Open yihong1120 opened 11 months ago

yihong1120 commented 11 months ago

Dear Maintainers,

Firstly, I would like to extend my compliments on the remarkable work being carried out in the realm of Chinese plate recognition with the End-to-end-for-chinese-plate-recognition repository. The integration of U-Net with CNN for the purpose of plate detection and character recognition is indeed commendable.

Upon perusal of the project and its associated documentation, I have observed that the system performs admirably under a range of challenging conditions, such as skewed angles and exposure variances. However, I am curious about the potential avenues for further enhancing the robustness of the recognition system, particularly in scenarios of extreme lighting conditions, such as overexposure and underexposure that extend beyond typical environmental variations.

To this end, I propose the following points for discussion and potential development:

  1. Adaptive Thresholding: The current methodology utilises a binary thresholding technique post-U-Net segmentation. Have we considered the implementation of adaptive thresholding mechanisms that could dynamically adjust to the lighting conditions of the input image?

  2. Illumination Normalisation: Pre-processing steps that normalise the illumination of the input images could be beneficial. Techniques such as Histogram Equalisation or the application of the Retinex theory might prove to be efficacious in this regard.
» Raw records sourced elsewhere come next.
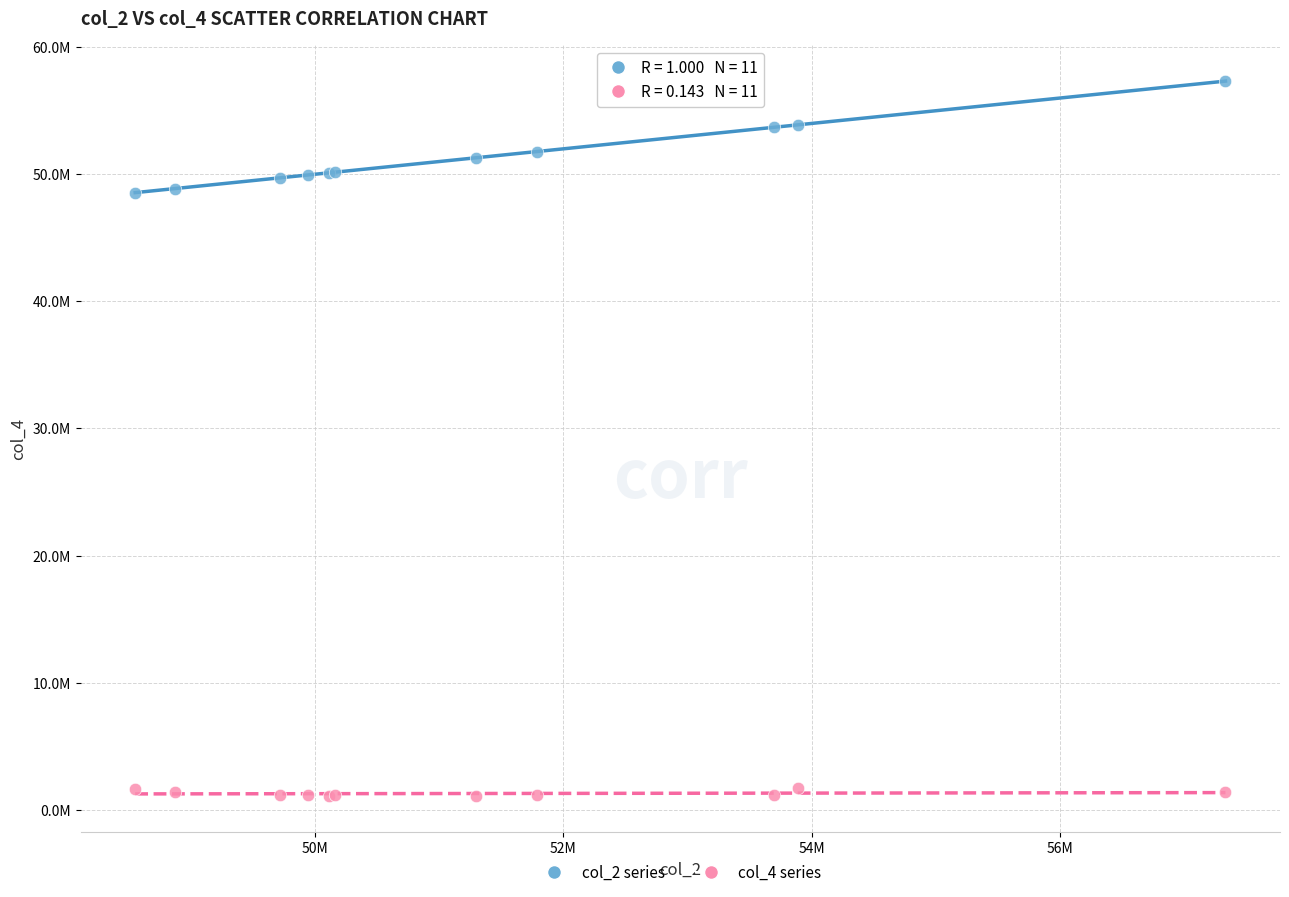

What are all the series names shown in the legend?

col_2 series, col_4 series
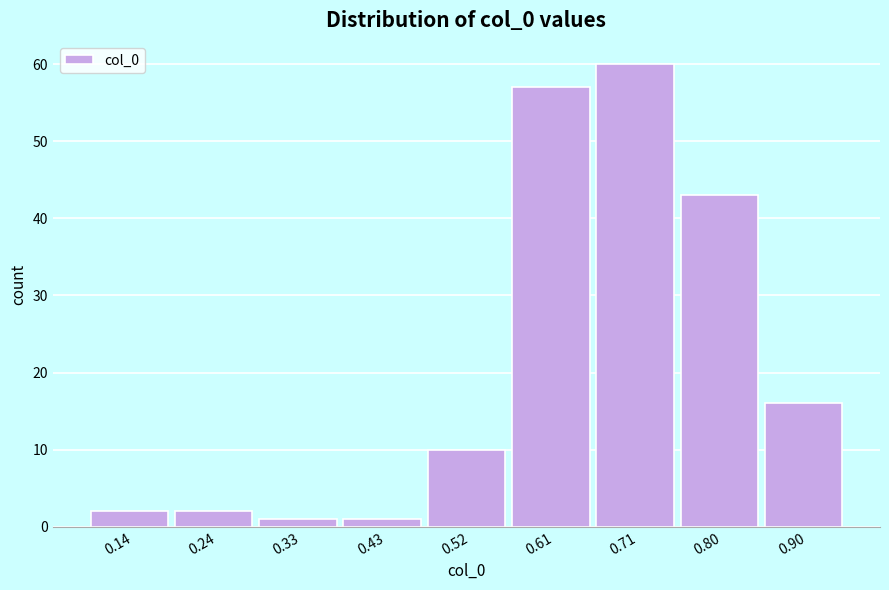

Reading left to right, transcribe all the data shown in this chart.

2	2	1	1	10	57	60	43	16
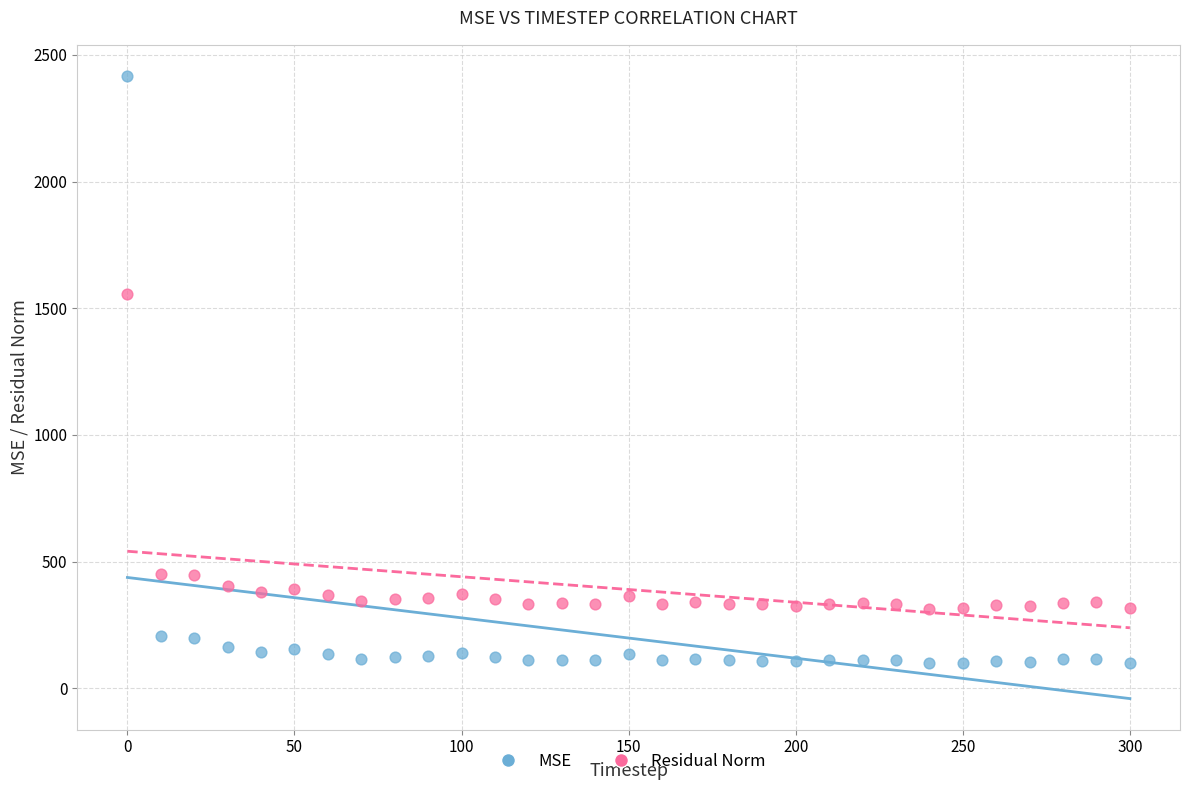

Across all data points, what is the range of Y values (max minus min)?

2318.5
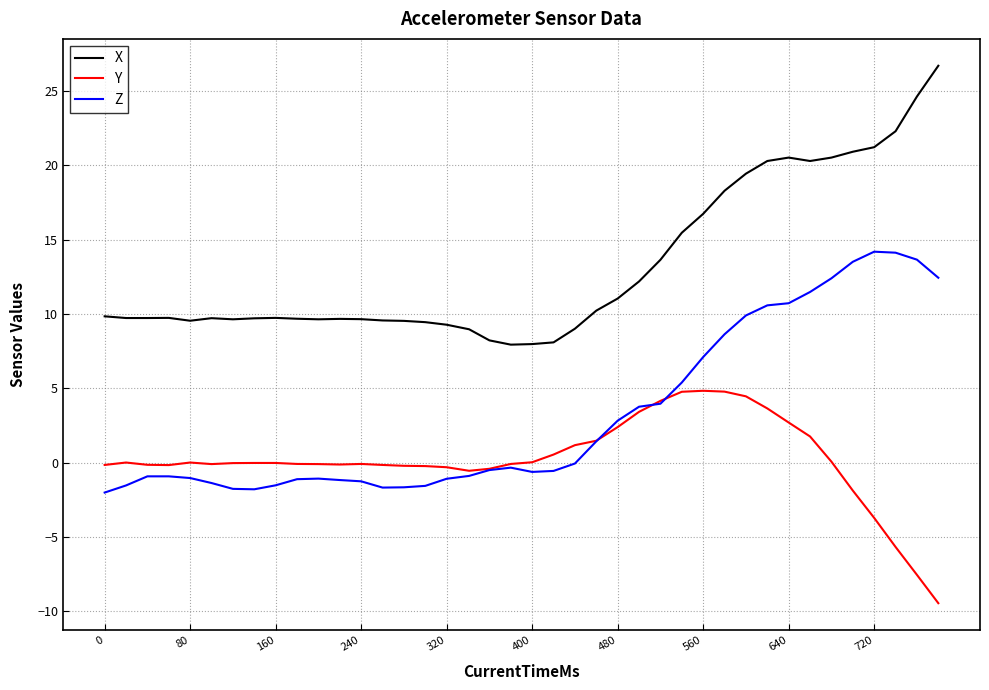

True or false: Z and X intersect in this chart.

False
  3. Data Augmentation: To improve the model's exposure to various lighting conditions, could we potentially expand the training dataset with synthetically altered images that simulate these extreme conditions?

  4. Model Enhancement: Are there any plans to explore advanced neural network architectures that might be inherently more resilient to such environmental factors?

I believe that addressing these points could significantly bolster the system's performance and its applicability in real-world scenarios. I would be keen to contribute to this discussion and assist in any subsequent development efforts.

I look forward to your thoughts on the matter.

Best regards, yihong1120

duanshengliu commented 11 months ago

First of all, I agree with your points of view. As you mentioned in the first point, I didn't consider the extreme lighting conditions, and the dataset mainly comes from the CCPD dataset, which contains many photos taken at night. However, I believe that this is a good idea to improve robustness. Additionally, I also believe that there are many advanced segmentation networks that will bring further improvement. I would be very happy to receive your pull request.